Actions to take:
1. Return the words of the passage from "Real social responsibility" to "a ‘quality organisation’.".
2. In the passage, what year is given for the publication of Deming's book Out of the Crisis?

Passage shown:
The realisation from this coronavirus episode that we really can improve rapidly, if we need and want to, might give transformative improvement renewed momentum – but only with the appropriately honed systems and tools, and competent people.  

Purpose and responsibility

With ‘shareholder capitalism’ already in the spotlight, society is paying special attention to who is ‘bailed out’ this time round and what part corporations play. Maximilien van Gaver gives an interesting Cook’s tour of the landscape facing non-executive boards in his recent Board Intelligence opinion piece. From this, it seems likely that society’s tolerance of firms seeking bailouts, after pursuing debt-fuelled share buybacks, will be severely tested (see for example, US Airlines Spent 96% of Free Cash Flow on Buybacks).  
 
In the 1980s Dr W. Edwards Deming (notably in his 1986 book Out of the Crisis), highlighted the need for management not to be judged by the quarterly dividend alone. He also stressed the importance of innovative plans to stay in business, protect investment, ensure future dividends, and provide jobs through improved products and services.   
 
Mark Goyder notes that even earlier, in 1951 in fact, George Goyder considered that ‘(Business) can no longer be regarded as a private arrangement for enriching shareholders…. If the system is to continue, some way must be found to embrace the many interests.’  And likewise in 2016, Estelle Clark told the IoD’s Director magazine, that:

Society rightly believes that a corporate fish rots from the head, a complex operating environment being no excuse for doing business at the expense of doing the right thing

That said, the private sector response to Covid-19 has been impressive in many areas. This ranges from Dyson manufacturing ventilators, to the Royal Academy of Engineering stepping in to support supply chains and coordinate essential supplies, through to quality consultancies giving expertise to develop much needed medical equipment. This is a lesson in corporate responsibility for the future. 

Real social responsibility is, firstly, about the organisation doing what it does really well for all its stakeholders, and, secondly, about using its unique resources and capabilities to make the world a better place – and not only in times like these. The ‘ESG’ and stakeholder concepts have found their way into recent editions of ISO management systems standards as well as the new-look EFQM excellence model. They are also now becoming part of corporate governance codes. The Covid-19 situation may accelerate this move to ‘stakeholder capitalism’ and the concept of what really makes a ‘quality organisation’.

Risk and ‘Big Hairy’ problems

Social media is awash with individuals, teams and organisations marvelling at their ability to quickly adapt or introduce new processes, ways of working and event products and services. If there is one positive that comes from the current global situation it should be that we can address big hairy problems at pace. These challenges can involve the world, such as getting to net zero carbon, affect nations, such as tackling social care deficits, or apply to organisations, such as transforming business models in the digital age.

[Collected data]
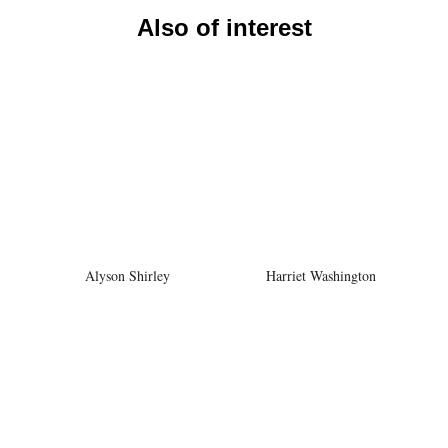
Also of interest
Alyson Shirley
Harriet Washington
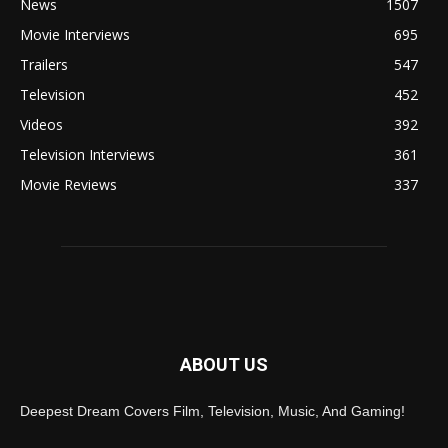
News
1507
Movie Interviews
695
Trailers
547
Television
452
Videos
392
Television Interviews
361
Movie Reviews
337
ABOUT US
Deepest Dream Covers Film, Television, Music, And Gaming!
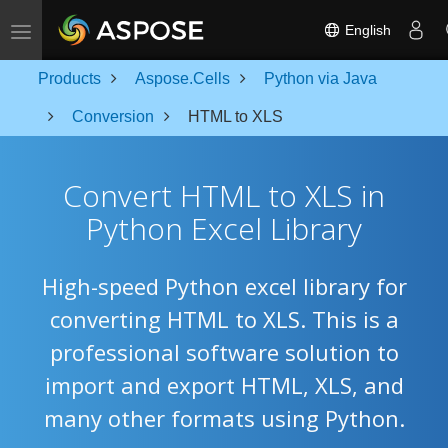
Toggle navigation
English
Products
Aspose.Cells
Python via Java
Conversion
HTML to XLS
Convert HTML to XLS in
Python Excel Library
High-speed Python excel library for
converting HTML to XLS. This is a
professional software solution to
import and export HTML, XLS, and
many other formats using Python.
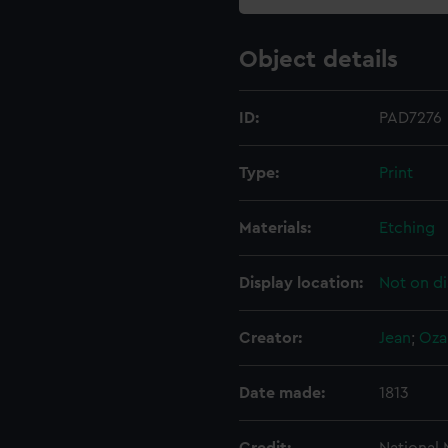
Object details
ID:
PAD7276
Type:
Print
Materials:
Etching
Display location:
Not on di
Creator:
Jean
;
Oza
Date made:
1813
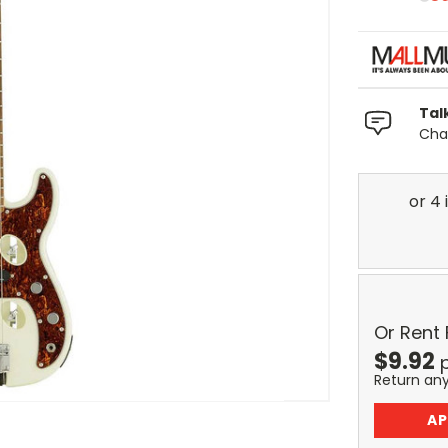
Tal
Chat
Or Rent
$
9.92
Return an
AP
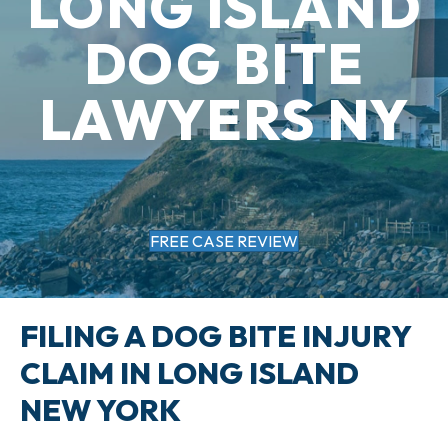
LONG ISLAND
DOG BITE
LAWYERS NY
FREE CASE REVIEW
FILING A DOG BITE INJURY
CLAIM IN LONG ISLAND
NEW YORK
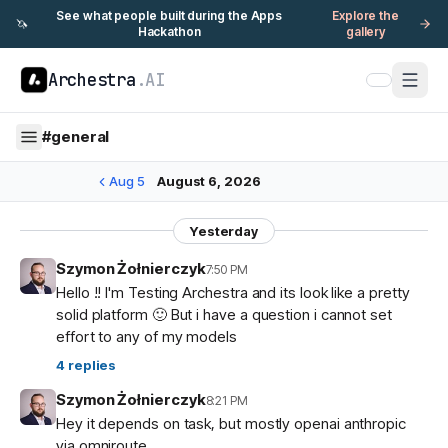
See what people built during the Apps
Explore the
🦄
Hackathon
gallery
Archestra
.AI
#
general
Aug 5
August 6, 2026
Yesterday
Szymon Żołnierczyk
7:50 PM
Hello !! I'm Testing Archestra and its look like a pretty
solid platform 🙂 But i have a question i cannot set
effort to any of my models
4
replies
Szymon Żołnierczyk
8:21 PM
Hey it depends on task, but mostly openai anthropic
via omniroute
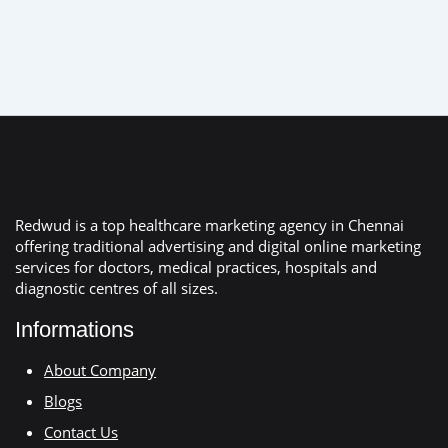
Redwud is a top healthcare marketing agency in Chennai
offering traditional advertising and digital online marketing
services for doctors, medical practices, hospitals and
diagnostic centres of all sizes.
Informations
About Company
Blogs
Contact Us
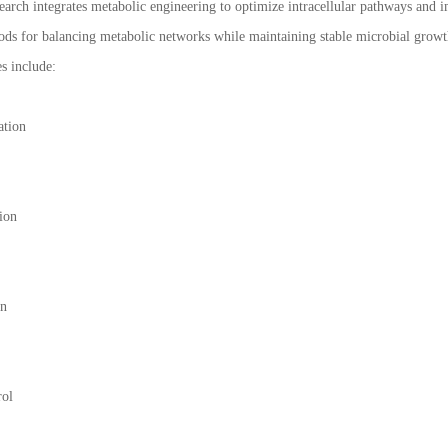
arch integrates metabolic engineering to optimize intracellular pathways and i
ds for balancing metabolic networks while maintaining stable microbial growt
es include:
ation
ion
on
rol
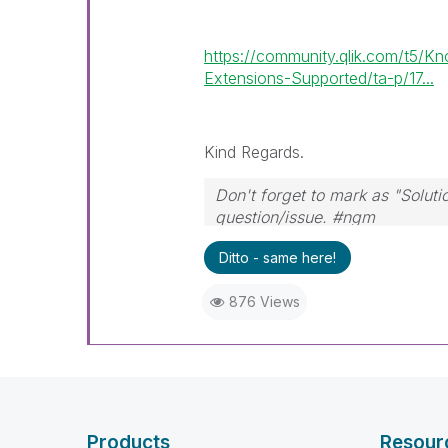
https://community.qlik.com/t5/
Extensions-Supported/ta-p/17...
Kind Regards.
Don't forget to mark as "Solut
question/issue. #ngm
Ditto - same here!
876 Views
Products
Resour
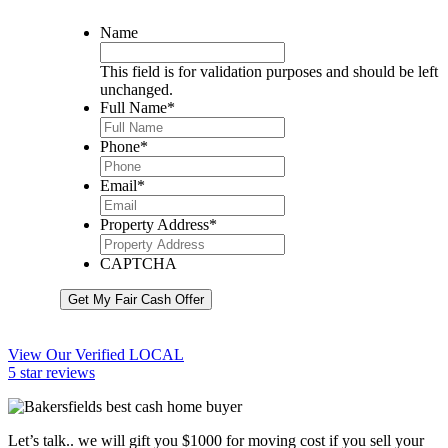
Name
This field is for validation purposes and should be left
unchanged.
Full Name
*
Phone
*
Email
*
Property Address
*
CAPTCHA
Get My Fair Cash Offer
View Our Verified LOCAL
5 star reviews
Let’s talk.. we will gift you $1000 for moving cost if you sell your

...

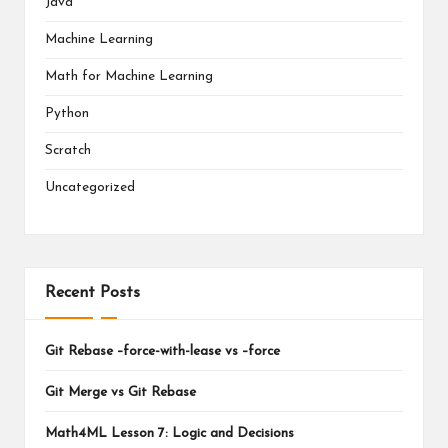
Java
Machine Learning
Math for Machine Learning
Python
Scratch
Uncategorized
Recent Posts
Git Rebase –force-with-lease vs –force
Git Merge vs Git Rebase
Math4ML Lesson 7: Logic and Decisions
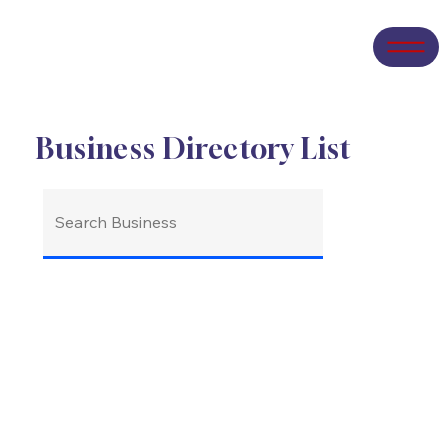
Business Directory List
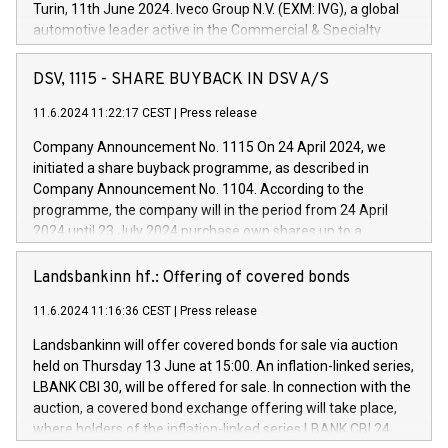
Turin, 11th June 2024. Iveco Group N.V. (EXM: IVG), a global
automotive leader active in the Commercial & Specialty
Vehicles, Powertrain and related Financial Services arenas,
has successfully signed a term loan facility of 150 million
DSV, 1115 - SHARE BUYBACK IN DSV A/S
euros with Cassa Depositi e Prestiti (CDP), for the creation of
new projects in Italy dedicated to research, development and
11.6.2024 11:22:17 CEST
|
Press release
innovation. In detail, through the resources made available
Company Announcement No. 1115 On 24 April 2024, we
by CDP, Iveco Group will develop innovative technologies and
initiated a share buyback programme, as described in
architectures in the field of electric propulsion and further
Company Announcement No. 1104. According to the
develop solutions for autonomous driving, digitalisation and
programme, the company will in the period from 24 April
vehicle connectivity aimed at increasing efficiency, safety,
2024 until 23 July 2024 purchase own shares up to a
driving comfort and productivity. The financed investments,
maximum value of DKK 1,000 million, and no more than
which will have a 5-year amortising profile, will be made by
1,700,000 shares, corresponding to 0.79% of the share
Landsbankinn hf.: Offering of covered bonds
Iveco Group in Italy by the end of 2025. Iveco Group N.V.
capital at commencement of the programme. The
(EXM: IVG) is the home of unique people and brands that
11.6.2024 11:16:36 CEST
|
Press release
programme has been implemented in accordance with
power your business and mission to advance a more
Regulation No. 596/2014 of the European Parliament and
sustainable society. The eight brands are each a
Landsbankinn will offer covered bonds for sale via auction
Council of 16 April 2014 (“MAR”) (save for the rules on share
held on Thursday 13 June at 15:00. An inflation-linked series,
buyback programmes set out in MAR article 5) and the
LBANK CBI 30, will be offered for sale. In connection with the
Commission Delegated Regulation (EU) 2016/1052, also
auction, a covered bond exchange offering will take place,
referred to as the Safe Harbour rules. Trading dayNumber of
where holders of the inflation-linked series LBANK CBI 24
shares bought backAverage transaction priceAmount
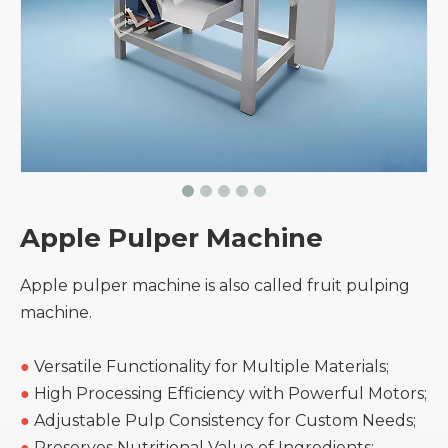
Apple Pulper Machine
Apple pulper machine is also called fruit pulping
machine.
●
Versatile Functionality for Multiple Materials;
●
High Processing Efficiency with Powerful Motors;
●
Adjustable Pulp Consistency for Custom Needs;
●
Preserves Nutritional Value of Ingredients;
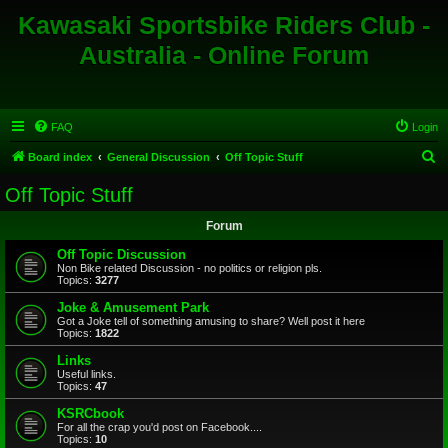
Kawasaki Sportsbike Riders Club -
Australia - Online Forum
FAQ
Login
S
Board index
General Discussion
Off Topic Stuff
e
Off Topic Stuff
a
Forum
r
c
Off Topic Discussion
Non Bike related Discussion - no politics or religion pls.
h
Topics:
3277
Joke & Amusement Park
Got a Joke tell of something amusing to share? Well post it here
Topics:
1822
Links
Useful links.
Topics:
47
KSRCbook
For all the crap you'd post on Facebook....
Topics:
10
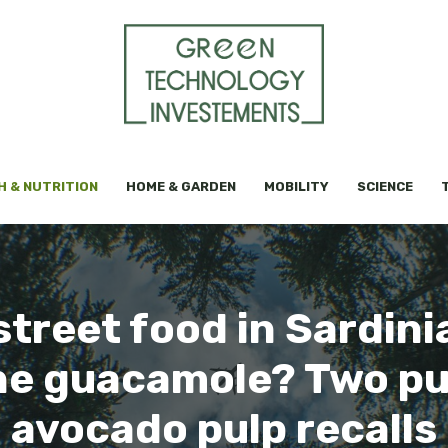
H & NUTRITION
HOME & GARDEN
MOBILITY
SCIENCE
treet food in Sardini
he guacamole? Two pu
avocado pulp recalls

Responses by task:
1.
Real social responsibility is, firstly, about the organisation doing what it does really well for all its stakeholders, and, secondly, about using its unique resources and capabilities to make the world a better place – and not only in times like these. The ‘ESG’ and stakeholder concepts have found their way into recent editions of ISO management systems standards as well as the new-look EFQM excellence model. They are also now becoming part of corporate governance codes. The Covid-19 situation may accelerate this move to ‘stakeholder capitalism’ and the concept of what really makes a ‘quality organisation’.

2. 1986